"Maybe so. Then again, maybe not. They're frustrated, Morris, and I can't say I blame them for it. So let's give them something constructive to do. Let them go to Prague and see if they can convince Europe's largest Jewish community to throw its support behind Wallenstein."
Morris was already thinking ahead. "That won't be easy. The Jews in Prague are Ashkenazim and they're Sephardic. Not to mention that Prague's Jewry is orthodox, which they really aren't—well, they are, but they often follow different—and . . . Oh, boy," he ended lamely.
"I didn't say it would be easy, Morris."
"Dunash will insist on arming the Jews."
Mike shrugged. "So? I'm in favor of that anyway. As long as those guns aren't being used to help Polish noblemen gouge their peasants, I'm all for the Jewish population being armed to the teeth."
"Will Wallenstein agree to that? As it stands, Bohemian laws—like the laws of most European countries—forbid Jews from carrying weapons."
Mike jerked at thumb at the bedroom door. "Why ask me? The man's right in there, Morris. Negotiate with him."
After a moment's hesitation, Morris squared his shoulders and marched into the bedroom.
* * *
When he came back out, a few minutes later, he had a bemused expression on his face.
"Well?"
Mutely, Morris showed Mike a sheet of paper from Wallenstein's legal pad. When Mike looked down at it, he saw Wallenstein's shaky scrawl.
AGREED
JEWS MAY BE ARMED
BUT MUST SUPPORT ME
OR I WILL BURN DOWN THE GHETTO
"He's not the nicest guy in the world," Morris observed. He folded up the sheet and tucked it into his short pocket. "On the other hand . . ."

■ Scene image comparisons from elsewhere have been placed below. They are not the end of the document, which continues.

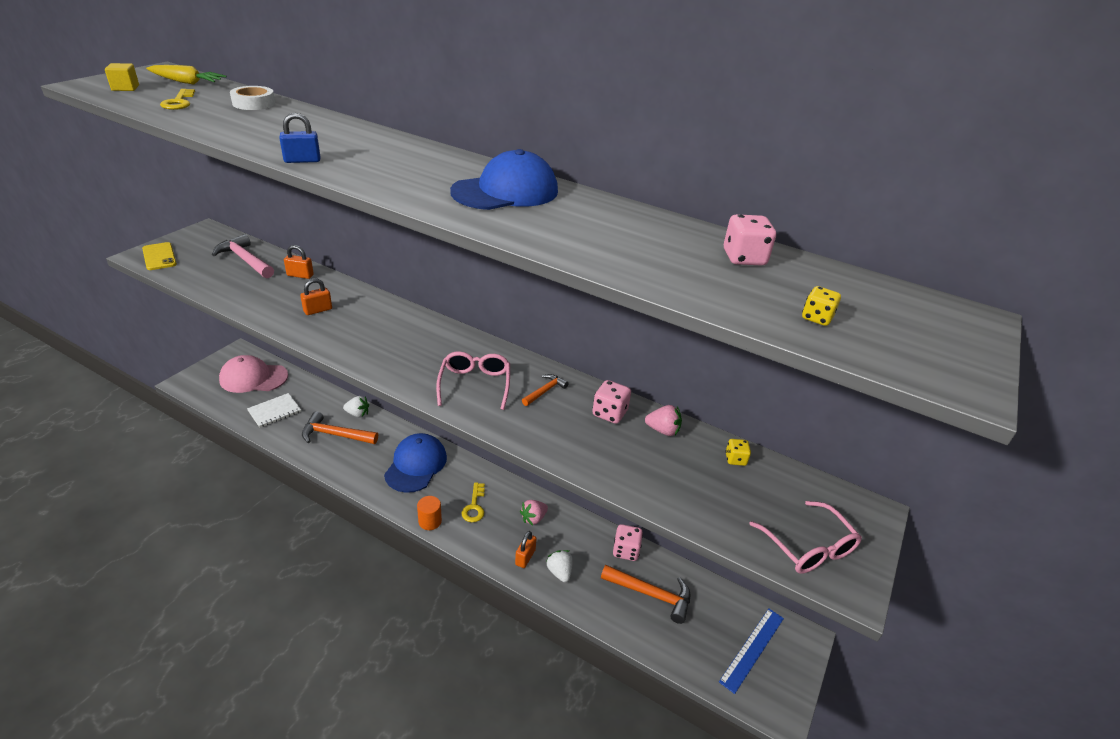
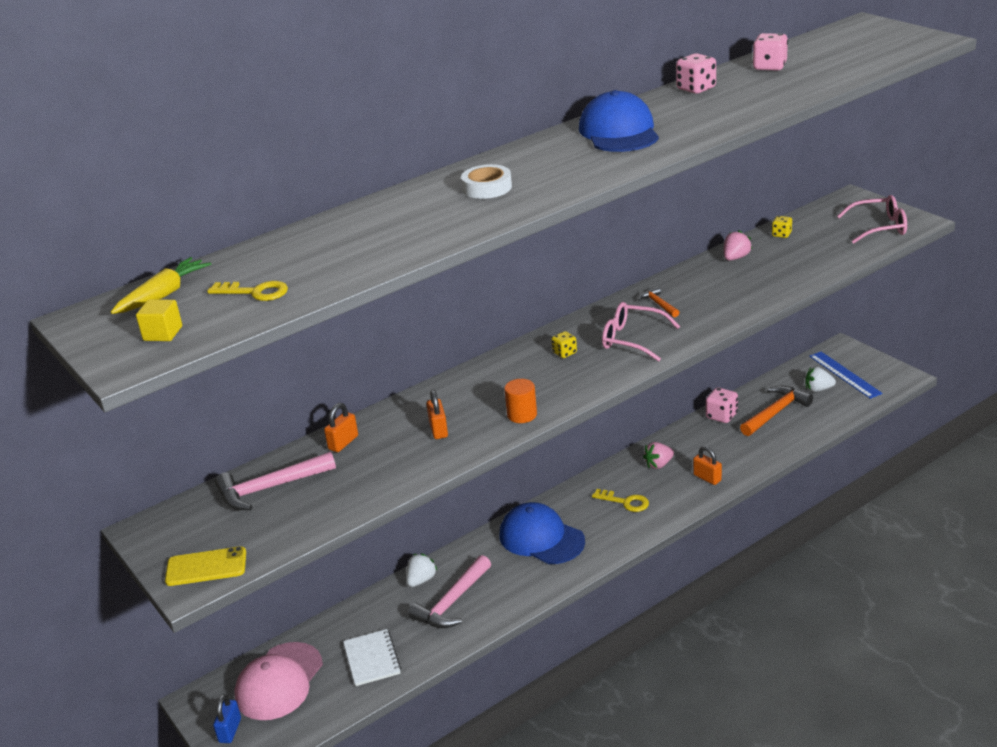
camera: 60 degrees left, 5 degrees down
white tape [230,86,275,110] -> white tape moved to [461,164,512,199]
blue padlock [279,113,320,163] -> blue padlock moved to [213,694,241,743]
orange hammer [302,411,378,444] -> pink hammer [408,555,491,628]
orange cylinder [417,496,442,530] -> orange cylinder moved to [504,379,537,423]
pink strawberry [520,500,548,525] -> pink strawberry turned 75 degrees clockwise [643,442,674,469]
white strawberry [546,550,573,582] -> white strawberry moved to [806,367,836,392]
pink dice [592,380,631,424] -> pink dice moved to [676,53,716,94]
yellow dice [802,286,841,326] -> yellow dice moved to [551,331,577,358]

Mike finished the thought for him. "He's ambitious as Satan and, whatever else, one of the most capable men in the world. Plus, he doesn't seem to share most of this century's religious bigotry. That doesn't mean he won't burn down the ghetto. He will, Morris, in a heartbeat. But he won't do it because you're Jews. He'll do it because you failed him."
* * *
Judith agreed more quickly than Morris would have thought. Indeed, his wife began packing the next morning. But the first thing she put in the trunk was the biggest ladle they had in the kitchen.

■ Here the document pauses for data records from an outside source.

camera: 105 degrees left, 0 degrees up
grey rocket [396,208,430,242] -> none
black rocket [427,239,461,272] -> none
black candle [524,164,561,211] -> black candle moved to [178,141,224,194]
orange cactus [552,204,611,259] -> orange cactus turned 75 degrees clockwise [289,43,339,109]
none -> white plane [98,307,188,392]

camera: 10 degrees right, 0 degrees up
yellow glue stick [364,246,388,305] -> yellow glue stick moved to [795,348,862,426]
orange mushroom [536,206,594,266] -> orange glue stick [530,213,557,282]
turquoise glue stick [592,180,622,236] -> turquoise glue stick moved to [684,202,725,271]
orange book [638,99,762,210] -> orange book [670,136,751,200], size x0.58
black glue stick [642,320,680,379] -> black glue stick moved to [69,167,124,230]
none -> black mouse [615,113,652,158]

"We'll need it," she predicted.
2
"It looks a little weird without the statues," mused Len Tanner, adjusting his horn-rim glasses. He leaned over the stone railing of the Charles Bridge and looked first one way, then the other. The bridge was the main span across the Vltava river, and connected the two halves of the city of Prague. It had been built almost two centuries earlier, in the fourteenth century—though not finished until the early fifteenth, moving as slowly as medieval construction usually did—and had been named after the Holy Roman Emperor who commanded its erection. The Karlüv most, to use the proper Czech term, although Tanner said they hadn't given it that name until sometime in the nineteenth century. In this day and age, it was still just called the Stone Bridge.

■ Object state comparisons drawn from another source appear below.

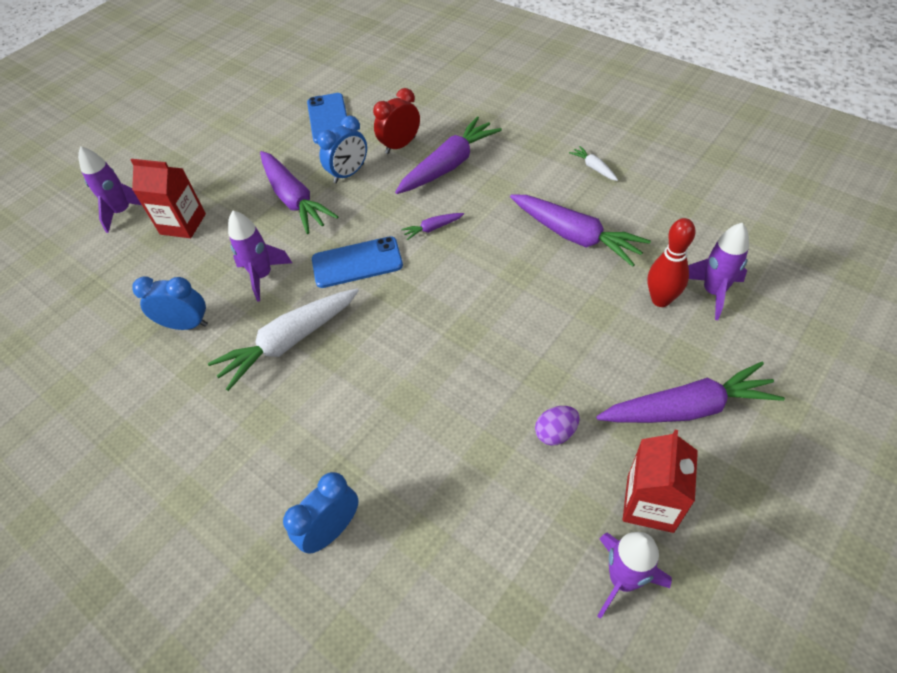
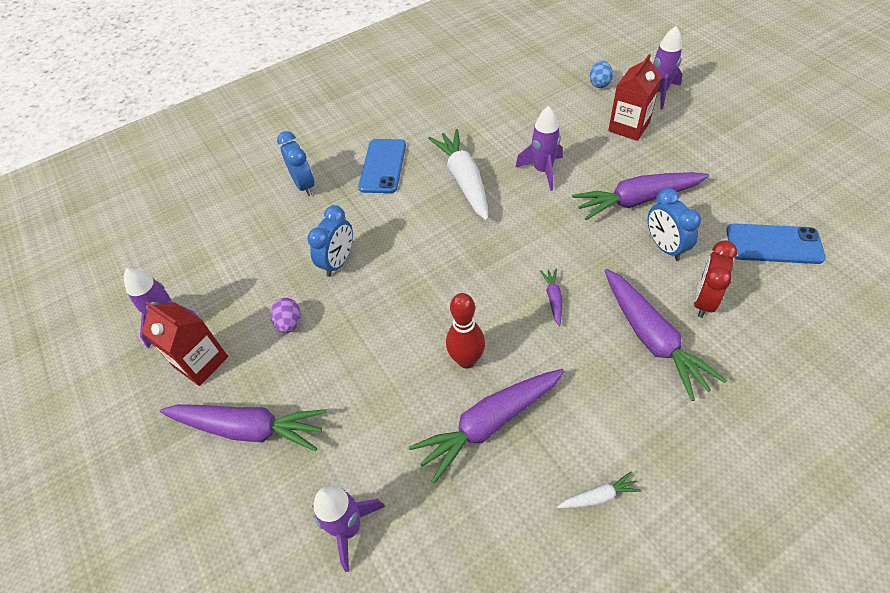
camera: 110 degrees right, 0 degrees up
blue clock [132,277,208,330] -> blue clock moved to [307,205,353,277]
blue phone [312,236,403,288] -> blue phone moved to [358,139,406,193]
red clock [373,88,420,154] -> red clock turned 135 degrees counterclockwise [694,240,737,318]
purple carrot [596,362,785,423] -> purple carrot turned 90 degrees counterclockwise [160,404,327,451]
red bowling pin [647,218,695,307] -> red bowling pin moved to [446,293,485,368]
none -> blue egg [590,60,613,88]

Watching Tanner, Ellie Anderson almost laughed. Something in the little twitches Len was making with his lips made it clear that he'd have been chewing on his huge mustache, if he still had one.
But, he didn't—and wouldn't, as long as Ellie had anything to say about it. However many of Len Tanner's quirks and foibles she'd grown accustomed to and decided she could live with, that damned walrus mustache was not one of them. She preferred her men clean-shaven and always had, a quirk of her own she suspected came from memories of a great bearded lout of a father. Dim memories. He'd been killed in a car wreck when she was only seven years old, caused by a drunk driver. Him. It was a one-car accident and the only other casualty had been the oak tree at the sharp bend in the road near their house.
Fortunately, the oak tree had survived. Ellie's memories of the oak tree were a lot more extensive, and a lot fonder, than those of her father. Years later, she'd even built a treefort in it. The neighbors had been a little scandalized. Not so much by the implied disrespect for her father—truth be told, nobody in that little eastern Kentucky town had had much use for Dick Anderson—but because it was yet another display of the tomboy habits that had already made her the despair of the town's gentility.
"Gentility" as they saw themselves, anyhow. Ellie had thought then—still did—that the term was ludicrous applied to seven matrons, not one of whom had more than a high school education and only two of whom had ever been anything more than housewives and professional busybodies.